Still, I let my heart mess with my head. Why not, right? My thoughts drift to the warmth of A.J.'s smooth, direct voice. What those strong hands of his could do...What would it be like to have his full attention on me while he...Innocent thoughts quickly turn dangerous as heat rises through my core, touching my cheeks, flushing my heart with thoughts of his hard hands on my soft skin. I blame the meds, adjust my leg, and hope that A.J. has breakfast options because my stomach is about to cave in on itself.

Before A.J. steals more from my thoughts, like my sanity, I check on the status of the boot I ordered last night. It should be arriving by 8 p.m. tonight.

The balancing act of getting out of bed requires focus. My shaky hands do a grab-the-crutches routine. Shit. This is going to be a disaster trying to function. Trying to do anything...use the bathroom, sit down, exist without sounding like a horse walking through A.J.'s house. Leaving the bedroom I'm immediately hit with A.J.'s voice carrying from another room.

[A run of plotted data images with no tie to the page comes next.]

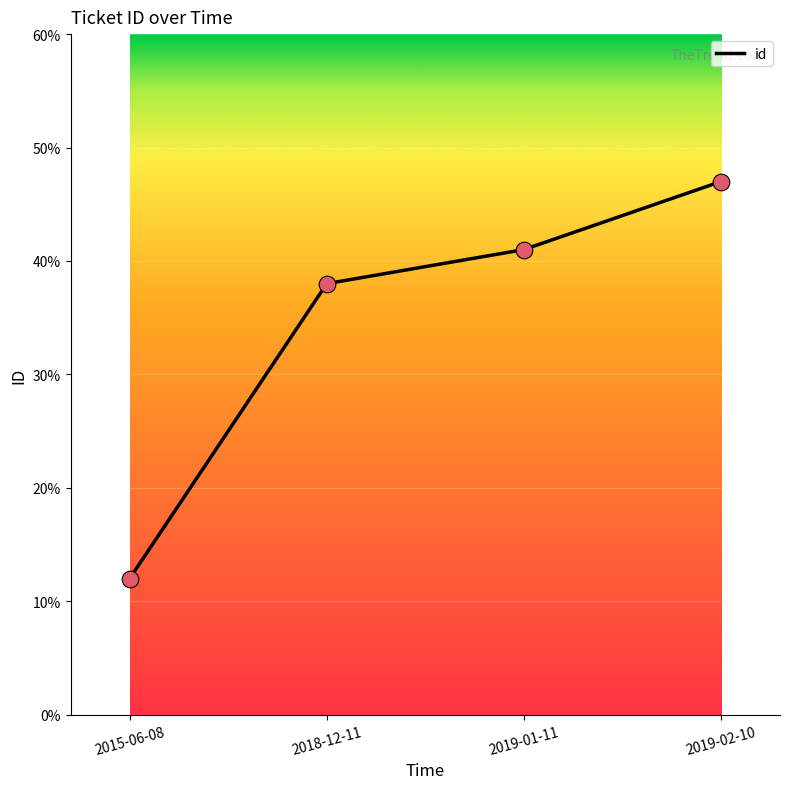

Which has a higher value, 2018-12-11 or 2019-01-11?

2019-01-11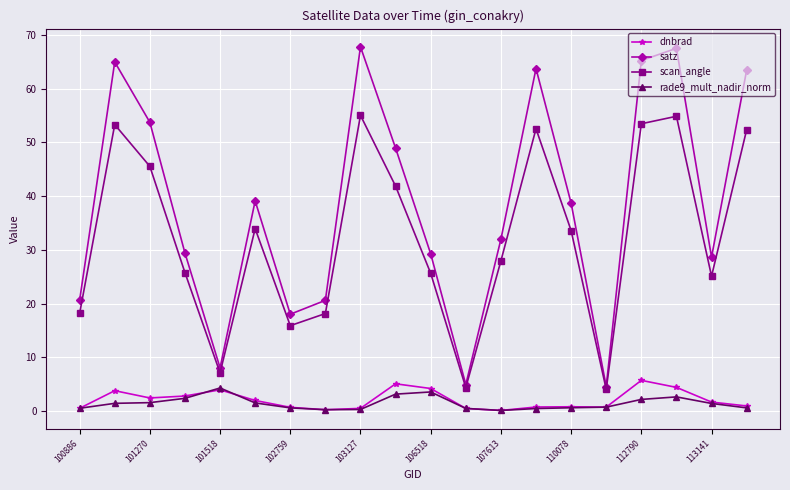

Rank the series by their maximum value, from lowest to highest.

rade9_mult_nadir_norm, dnbrad, scan_angle, satz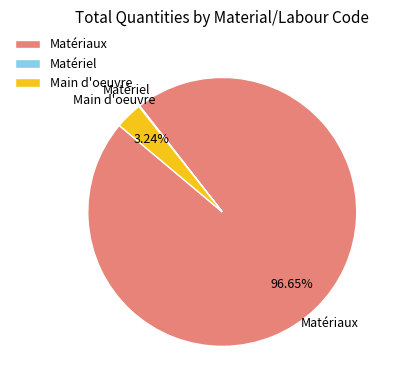

Do Main d'oeuvre and Matériaux together represent more than half of the pie?

Yes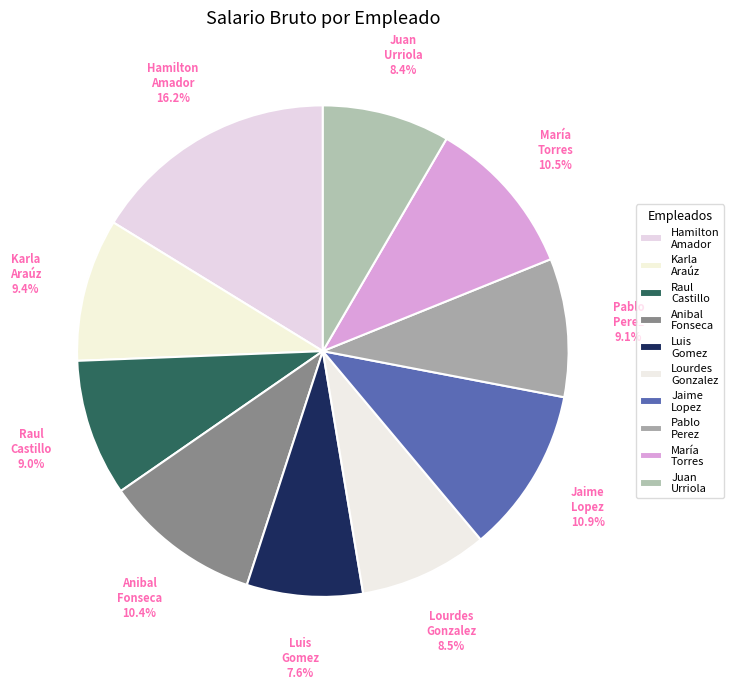

Between Lourdes Gonzalez and Pablo Perez, which is larger?

Pablo Perez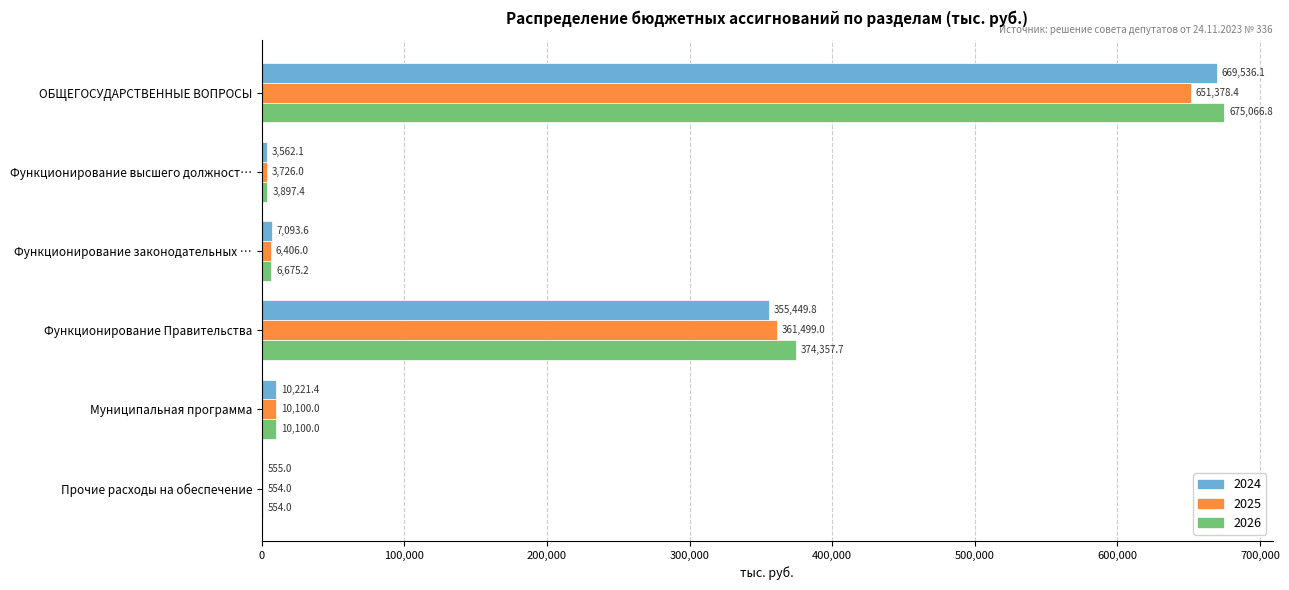

Between Функционирование Правительства and Прочие расходы на обеспечение, which series saw the biggest shift?

2026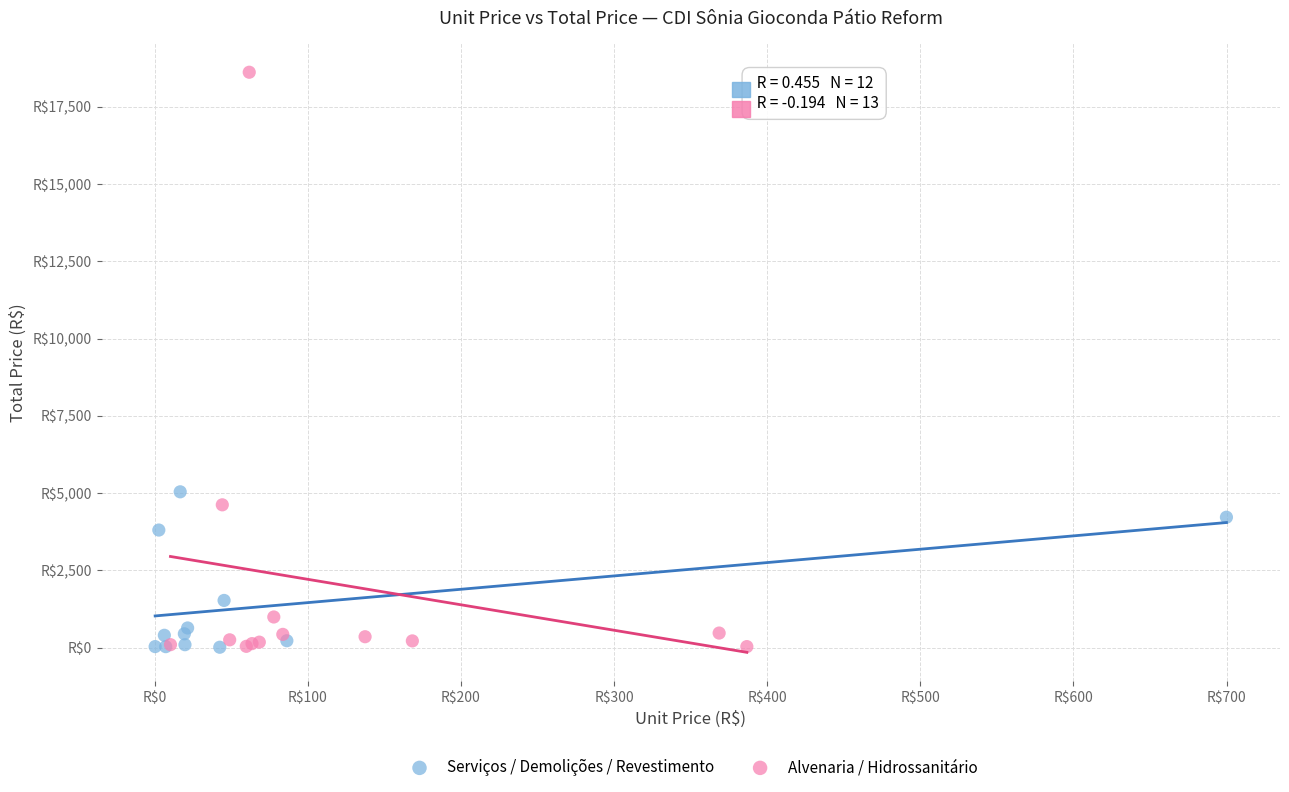

What are all the series names shown in the legend?

Serviços / Demolições / Revestimento, Alvenaria / Hidrossanitário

What to do. Faced with the awkward moment of either interrupting his call or hearing a private conversation. "You're the one who arranged all that." His intense tone and purposeful footsteps stirs unease in me. "No. Fine. We'll find another way."

So...I'll just find a room to hang out in and pretend I don't hear. Thanks to the crutches, I'm an obnoxious body of thumps and noises with every step. Maybe that's a good thing though? He'll know I'm awake. Sound the alarm. Lydia's walking around.